→ **Exercise instructions**
Pull out every line in the entries below that contains the word "majd", copying each such line in full.

===== Excerpted data

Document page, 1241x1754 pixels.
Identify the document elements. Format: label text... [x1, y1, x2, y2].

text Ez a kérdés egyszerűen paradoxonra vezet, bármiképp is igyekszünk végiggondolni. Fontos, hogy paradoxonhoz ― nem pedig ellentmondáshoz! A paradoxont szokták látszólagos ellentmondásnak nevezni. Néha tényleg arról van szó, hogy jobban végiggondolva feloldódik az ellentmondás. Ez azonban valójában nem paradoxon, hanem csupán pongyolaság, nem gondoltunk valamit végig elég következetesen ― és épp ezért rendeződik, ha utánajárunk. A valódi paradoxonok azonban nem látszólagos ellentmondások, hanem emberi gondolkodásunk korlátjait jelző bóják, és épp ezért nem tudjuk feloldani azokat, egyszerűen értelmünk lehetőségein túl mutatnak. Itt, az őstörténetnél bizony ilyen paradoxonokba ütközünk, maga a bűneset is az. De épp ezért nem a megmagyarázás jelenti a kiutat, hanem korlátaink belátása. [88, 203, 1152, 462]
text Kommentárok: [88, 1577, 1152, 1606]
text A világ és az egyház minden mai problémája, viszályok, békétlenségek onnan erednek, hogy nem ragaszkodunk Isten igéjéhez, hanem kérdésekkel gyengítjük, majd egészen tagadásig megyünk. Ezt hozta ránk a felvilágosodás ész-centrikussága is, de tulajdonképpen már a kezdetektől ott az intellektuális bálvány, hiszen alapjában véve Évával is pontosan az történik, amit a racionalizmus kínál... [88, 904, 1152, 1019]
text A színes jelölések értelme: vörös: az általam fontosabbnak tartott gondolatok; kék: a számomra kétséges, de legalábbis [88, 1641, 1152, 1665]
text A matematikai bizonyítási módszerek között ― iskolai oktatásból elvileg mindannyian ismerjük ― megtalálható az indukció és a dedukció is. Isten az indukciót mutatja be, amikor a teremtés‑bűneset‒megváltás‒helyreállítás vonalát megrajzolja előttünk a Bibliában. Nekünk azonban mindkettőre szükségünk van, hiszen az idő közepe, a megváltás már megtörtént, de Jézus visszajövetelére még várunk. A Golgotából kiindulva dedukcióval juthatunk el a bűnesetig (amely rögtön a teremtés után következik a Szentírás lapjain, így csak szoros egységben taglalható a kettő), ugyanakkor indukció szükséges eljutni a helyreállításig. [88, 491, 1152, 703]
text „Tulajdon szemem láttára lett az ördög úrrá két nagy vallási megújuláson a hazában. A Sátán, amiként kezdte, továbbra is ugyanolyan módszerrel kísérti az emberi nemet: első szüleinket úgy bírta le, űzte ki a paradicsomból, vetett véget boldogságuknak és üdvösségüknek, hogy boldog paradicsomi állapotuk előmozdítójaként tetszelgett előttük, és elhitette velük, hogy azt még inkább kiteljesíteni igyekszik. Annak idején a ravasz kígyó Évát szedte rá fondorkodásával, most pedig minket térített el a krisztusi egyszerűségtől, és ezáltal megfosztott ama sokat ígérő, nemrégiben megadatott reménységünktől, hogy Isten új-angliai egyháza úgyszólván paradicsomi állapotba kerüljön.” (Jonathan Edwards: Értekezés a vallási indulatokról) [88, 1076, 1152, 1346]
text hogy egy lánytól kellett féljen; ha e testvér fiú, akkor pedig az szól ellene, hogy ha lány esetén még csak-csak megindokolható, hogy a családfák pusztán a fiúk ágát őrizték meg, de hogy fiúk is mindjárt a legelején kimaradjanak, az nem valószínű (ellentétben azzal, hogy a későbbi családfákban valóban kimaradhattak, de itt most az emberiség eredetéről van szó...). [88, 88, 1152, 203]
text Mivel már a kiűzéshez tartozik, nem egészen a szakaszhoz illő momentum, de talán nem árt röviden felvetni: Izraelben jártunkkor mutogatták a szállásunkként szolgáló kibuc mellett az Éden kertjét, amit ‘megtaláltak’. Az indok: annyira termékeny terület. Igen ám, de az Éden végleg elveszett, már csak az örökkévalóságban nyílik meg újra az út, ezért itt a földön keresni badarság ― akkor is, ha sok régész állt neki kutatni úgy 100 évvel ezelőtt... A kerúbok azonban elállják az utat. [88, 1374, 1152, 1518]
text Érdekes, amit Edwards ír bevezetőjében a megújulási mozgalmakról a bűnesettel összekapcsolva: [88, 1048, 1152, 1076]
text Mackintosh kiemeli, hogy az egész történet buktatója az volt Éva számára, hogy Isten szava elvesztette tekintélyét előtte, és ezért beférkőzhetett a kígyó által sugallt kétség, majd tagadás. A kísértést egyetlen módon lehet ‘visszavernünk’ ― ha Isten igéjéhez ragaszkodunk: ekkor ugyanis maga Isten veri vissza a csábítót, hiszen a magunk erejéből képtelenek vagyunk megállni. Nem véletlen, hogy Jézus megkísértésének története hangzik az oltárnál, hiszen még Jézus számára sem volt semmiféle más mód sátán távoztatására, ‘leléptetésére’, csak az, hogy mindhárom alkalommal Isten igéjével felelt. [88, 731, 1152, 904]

==========

→ **Solution below**
text A világ és az egyház minden mai problémája, viszályok, békétlenségek onnan erednek, hogy nem ragaszkodunk Isten igéjéhez, hanem kérdésekkel gyengítjük, majd egészen tagadásig megyünk. Ezt hozta ránk a felvilágosodás ész-centrikussága is, de tulajdonképpen már a kezdetektől ott az intellektuális bálvány, hiszen alapjában véve Évával is pontosan az történik, amit a racionalizmus kínál... [88, 904, 1152, 1019]
text Mackintosh kiemeli, hogy az egész történet buktatója az volt Éva számára, hogy Isten szava elvesztette tekintélyét előtte, és ezért beférkőzhetett a kígyó által sugallt kétség, majd tagadás. A kísértést egyetlen módon lehet ‘visszavernünk’ ― ha Isten igéjéhez ragaszkodunk: ekkor ugyanis maga Isten veri vissza a csábítót, hiszen a magunk erejéből képtelenek vagyunk megállni. Nem véletlen, hogy Jézus megkísértésének története hangzik az oltárnál, hiszen még Jézus számára sem volt semmiféle más mód sátán távoztatására, ‘leléptetésére’, csak az, hogy mindhárom alkalommal Isten igéjével felelt. [88, 731, 1152, 904]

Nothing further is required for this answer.